Computer generated image of blackhole and surrounding gases
This image is from a computer animation illustrating a spinning black hole. The close-up view here represents the immediate vicinity of the black hole, with the event horizon depicted as a black sphere. The surrounding disk of gas, represented by white and blue rings, whirls around the black hole at different speeds, with the material closest to the black hole approaching the speed of light.

Scientists Observe Light Fighting to Escape Black Hole's Pull

Scientists have found new evidence that light emanating from near a black hole loses energy climbing out of a gravitational well created by the black hole, a key prediction of Einstein's theory of general relativity.

Black holes are celestial objects with gravity so intense that nothing, not even light, can escape from them once past their boundary, called the event horizon.

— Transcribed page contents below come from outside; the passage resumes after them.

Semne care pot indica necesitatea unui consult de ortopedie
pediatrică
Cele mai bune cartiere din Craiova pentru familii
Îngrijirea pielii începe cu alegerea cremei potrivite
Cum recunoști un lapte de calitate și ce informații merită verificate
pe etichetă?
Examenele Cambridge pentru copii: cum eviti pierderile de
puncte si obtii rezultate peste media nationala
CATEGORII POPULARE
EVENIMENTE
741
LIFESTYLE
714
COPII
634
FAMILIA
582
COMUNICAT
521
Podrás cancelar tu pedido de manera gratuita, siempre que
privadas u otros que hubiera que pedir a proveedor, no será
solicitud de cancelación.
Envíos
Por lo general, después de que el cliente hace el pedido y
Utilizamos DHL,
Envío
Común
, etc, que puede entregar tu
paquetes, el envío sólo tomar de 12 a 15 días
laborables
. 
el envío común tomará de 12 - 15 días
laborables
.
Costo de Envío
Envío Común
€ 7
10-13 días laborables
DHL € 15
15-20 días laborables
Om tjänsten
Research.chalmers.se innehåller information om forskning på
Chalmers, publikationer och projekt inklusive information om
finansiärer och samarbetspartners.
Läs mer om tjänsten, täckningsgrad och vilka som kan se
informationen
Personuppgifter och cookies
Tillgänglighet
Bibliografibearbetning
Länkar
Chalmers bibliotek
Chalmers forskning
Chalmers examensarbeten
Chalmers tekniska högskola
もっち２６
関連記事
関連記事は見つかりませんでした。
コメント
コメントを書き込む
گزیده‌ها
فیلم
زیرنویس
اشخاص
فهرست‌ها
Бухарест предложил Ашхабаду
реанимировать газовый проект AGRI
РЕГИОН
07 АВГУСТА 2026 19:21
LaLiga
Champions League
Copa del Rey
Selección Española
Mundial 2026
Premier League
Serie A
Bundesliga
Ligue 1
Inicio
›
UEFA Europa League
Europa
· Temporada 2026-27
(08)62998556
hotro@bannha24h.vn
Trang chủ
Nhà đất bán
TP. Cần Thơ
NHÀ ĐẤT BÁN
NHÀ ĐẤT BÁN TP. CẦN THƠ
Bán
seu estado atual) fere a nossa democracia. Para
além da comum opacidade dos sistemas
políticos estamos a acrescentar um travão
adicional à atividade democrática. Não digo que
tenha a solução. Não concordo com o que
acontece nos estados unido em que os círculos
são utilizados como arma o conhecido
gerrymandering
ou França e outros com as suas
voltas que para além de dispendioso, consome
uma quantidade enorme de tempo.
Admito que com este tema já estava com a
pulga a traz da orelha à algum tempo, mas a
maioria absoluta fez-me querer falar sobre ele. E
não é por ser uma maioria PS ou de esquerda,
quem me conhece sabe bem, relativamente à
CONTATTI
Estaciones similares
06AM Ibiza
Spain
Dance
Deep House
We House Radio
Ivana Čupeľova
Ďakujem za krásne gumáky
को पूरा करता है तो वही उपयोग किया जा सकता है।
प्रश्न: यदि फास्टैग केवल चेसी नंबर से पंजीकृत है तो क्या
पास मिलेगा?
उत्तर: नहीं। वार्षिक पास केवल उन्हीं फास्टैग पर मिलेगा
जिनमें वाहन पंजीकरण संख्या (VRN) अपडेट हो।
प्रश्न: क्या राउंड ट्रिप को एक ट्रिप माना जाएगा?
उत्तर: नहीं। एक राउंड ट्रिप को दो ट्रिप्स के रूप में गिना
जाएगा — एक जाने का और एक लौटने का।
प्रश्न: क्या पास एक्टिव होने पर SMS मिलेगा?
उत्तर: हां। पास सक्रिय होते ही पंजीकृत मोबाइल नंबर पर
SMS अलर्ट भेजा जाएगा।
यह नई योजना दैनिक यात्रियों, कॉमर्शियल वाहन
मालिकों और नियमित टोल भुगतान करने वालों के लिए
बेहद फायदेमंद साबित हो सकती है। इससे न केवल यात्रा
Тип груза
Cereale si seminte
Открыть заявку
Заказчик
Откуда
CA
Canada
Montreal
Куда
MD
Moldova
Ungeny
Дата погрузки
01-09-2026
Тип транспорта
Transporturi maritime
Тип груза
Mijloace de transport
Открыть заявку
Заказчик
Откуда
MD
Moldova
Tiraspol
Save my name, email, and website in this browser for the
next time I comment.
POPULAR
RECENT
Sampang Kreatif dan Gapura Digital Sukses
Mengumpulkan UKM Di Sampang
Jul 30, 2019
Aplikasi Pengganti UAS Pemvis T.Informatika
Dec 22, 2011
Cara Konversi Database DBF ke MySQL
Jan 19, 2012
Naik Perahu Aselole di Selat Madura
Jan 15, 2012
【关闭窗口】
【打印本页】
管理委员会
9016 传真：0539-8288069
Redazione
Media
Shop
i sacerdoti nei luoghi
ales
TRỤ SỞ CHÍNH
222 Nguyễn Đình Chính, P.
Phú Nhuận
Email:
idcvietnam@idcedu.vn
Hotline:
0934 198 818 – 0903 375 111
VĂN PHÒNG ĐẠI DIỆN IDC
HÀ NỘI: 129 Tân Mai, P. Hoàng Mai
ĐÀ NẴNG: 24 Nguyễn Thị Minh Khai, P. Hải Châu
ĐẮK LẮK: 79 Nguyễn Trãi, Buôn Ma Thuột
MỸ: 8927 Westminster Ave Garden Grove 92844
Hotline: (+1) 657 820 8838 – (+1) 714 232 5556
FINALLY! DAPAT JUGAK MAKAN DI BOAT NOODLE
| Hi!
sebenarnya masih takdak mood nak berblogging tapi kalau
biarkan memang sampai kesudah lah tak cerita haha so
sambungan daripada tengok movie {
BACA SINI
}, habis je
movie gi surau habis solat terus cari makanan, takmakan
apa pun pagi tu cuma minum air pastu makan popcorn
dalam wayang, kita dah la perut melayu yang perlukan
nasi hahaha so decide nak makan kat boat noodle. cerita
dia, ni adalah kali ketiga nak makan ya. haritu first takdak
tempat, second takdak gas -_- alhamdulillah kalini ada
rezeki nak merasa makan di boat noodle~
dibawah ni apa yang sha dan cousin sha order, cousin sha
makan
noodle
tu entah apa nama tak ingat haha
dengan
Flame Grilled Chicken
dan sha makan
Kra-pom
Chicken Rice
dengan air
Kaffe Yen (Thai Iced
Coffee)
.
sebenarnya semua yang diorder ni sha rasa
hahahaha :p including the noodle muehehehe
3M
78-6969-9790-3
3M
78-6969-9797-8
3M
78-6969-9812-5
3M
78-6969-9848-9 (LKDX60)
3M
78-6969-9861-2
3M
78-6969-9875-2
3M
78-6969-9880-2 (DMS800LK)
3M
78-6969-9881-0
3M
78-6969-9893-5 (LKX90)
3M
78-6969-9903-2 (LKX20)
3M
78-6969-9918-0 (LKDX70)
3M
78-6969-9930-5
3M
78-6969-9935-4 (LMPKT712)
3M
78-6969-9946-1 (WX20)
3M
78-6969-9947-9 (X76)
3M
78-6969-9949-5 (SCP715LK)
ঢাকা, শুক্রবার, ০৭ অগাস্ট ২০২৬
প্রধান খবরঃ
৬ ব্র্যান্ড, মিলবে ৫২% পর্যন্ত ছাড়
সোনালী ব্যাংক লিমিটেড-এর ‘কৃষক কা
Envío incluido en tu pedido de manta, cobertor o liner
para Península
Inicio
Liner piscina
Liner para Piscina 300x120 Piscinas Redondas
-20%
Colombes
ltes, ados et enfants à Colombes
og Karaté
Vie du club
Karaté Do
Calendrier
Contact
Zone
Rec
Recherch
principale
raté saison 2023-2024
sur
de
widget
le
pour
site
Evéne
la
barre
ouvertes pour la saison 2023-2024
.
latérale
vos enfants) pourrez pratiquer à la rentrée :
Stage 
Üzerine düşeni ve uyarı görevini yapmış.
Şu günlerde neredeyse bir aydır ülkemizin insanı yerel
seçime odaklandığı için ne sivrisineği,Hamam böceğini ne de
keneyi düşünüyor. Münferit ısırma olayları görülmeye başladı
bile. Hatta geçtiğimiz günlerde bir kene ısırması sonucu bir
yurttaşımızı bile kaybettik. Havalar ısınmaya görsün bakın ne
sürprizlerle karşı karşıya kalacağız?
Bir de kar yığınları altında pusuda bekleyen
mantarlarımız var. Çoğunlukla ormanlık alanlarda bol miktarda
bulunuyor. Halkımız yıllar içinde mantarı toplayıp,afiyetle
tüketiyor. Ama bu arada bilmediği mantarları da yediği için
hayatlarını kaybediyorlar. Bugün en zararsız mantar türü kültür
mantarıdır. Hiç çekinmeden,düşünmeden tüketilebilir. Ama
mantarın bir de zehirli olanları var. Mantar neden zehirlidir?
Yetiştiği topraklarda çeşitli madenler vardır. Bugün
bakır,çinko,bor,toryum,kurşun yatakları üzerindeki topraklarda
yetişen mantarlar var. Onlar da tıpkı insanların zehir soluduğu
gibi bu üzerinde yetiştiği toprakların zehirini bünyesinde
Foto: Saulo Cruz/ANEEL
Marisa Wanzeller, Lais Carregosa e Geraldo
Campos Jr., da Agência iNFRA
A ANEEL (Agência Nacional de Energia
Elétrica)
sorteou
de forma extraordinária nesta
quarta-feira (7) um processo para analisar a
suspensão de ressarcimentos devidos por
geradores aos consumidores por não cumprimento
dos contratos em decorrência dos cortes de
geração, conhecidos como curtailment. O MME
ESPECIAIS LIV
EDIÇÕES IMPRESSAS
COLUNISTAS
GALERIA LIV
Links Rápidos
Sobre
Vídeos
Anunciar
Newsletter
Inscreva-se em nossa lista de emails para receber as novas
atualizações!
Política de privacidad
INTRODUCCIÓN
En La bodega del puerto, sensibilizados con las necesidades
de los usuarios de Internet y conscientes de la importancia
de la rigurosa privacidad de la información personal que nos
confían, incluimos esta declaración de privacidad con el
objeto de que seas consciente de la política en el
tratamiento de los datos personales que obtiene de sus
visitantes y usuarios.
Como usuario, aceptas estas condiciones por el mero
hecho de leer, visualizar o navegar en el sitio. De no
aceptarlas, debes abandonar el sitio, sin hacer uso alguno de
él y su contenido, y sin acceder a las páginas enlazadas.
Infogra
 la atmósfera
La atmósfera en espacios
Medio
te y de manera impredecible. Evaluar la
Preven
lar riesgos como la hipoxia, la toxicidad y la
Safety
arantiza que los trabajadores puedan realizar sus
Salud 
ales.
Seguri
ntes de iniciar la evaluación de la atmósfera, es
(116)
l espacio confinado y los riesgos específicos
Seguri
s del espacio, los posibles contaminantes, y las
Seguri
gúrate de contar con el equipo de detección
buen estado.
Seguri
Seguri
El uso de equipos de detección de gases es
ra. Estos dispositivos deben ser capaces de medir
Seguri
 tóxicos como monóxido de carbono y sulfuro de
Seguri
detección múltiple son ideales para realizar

This makes a black hole invisible, but black holes reveal their presence by their strong pull on matter that is close to -- but not beyond -- their event horizons.

Astronomers want to observe the regions near black holes because they believe that a black hole's powerful gravity will warp the space and time next to it in accord with the bizarre predictions of Einstein's theory.

This observation of warped space, made with the Chandra X-ray Observatory and the XMM-Newton satellite, also offers a novel glimpse inside that chaotic swirl of gas surrounding a black hole, called an accretion disk: The scientists captured bright hotspots in small, localized regions within the disk, a crucial step needed to map such a region.